### [WHAT IS BEING ASKED]
How many lines in the records below contain the string "monteren", matching case exactly? Reply with the number alone.

[Stored data entries]
★ ★ ★ ★ ★

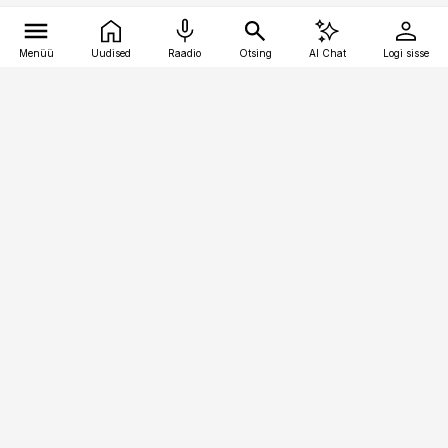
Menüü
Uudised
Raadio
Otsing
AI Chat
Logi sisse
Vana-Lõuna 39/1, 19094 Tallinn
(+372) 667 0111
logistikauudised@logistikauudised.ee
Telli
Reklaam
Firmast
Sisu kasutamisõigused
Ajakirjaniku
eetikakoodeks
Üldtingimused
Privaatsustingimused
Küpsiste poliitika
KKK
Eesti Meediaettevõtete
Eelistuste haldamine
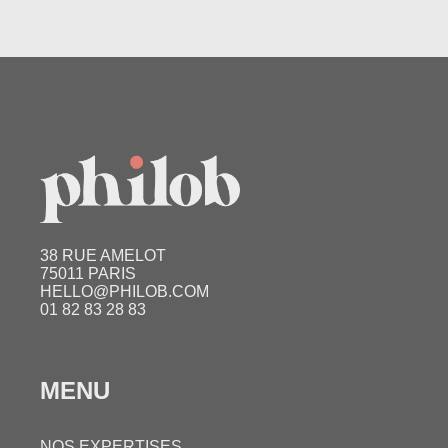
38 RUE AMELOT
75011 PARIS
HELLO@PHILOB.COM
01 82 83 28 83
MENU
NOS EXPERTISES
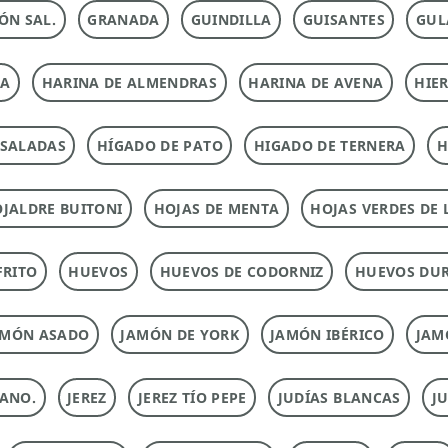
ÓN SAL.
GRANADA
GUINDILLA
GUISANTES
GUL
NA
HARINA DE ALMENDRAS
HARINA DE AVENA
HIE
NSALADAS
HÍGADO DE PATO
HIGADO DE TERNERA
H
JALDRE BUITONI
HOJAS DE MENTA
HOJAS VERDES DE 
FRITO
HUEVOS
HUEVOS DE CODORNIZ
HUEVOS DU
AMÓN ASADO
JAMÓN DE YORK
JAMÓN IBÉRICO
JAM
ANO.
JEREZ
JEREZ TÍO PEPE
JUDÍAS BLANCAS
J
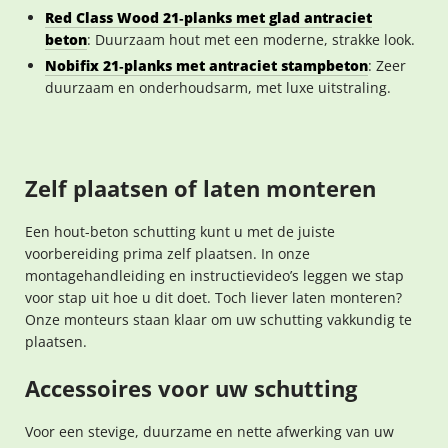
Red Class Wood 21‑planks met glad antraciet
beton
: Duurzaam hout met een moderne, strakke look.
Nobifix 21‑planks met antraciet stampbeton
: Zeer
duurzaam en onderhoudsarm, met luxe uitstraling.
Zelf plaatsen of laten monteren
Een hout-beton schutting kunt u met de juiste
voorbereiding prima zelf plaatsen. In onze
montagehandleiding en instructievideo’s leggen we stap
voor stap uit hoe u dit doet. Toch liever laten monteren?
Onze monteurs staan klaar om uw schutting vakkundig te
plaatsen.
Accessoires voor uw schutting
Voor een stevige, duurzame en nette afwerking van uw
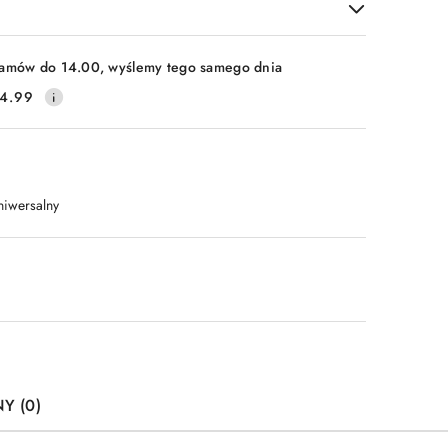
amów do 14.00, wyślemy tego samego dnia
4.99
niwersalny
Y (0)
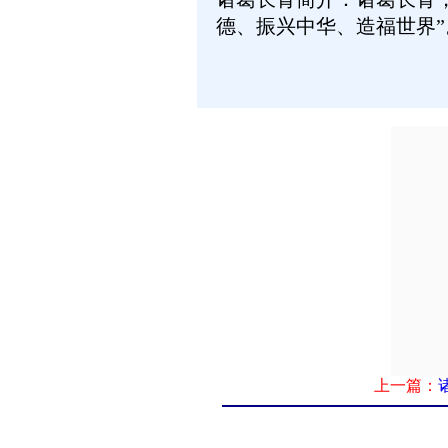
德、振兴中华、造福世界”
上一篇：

★ ★ ★ ★ ★

### [THE COMPLETED TASK]
2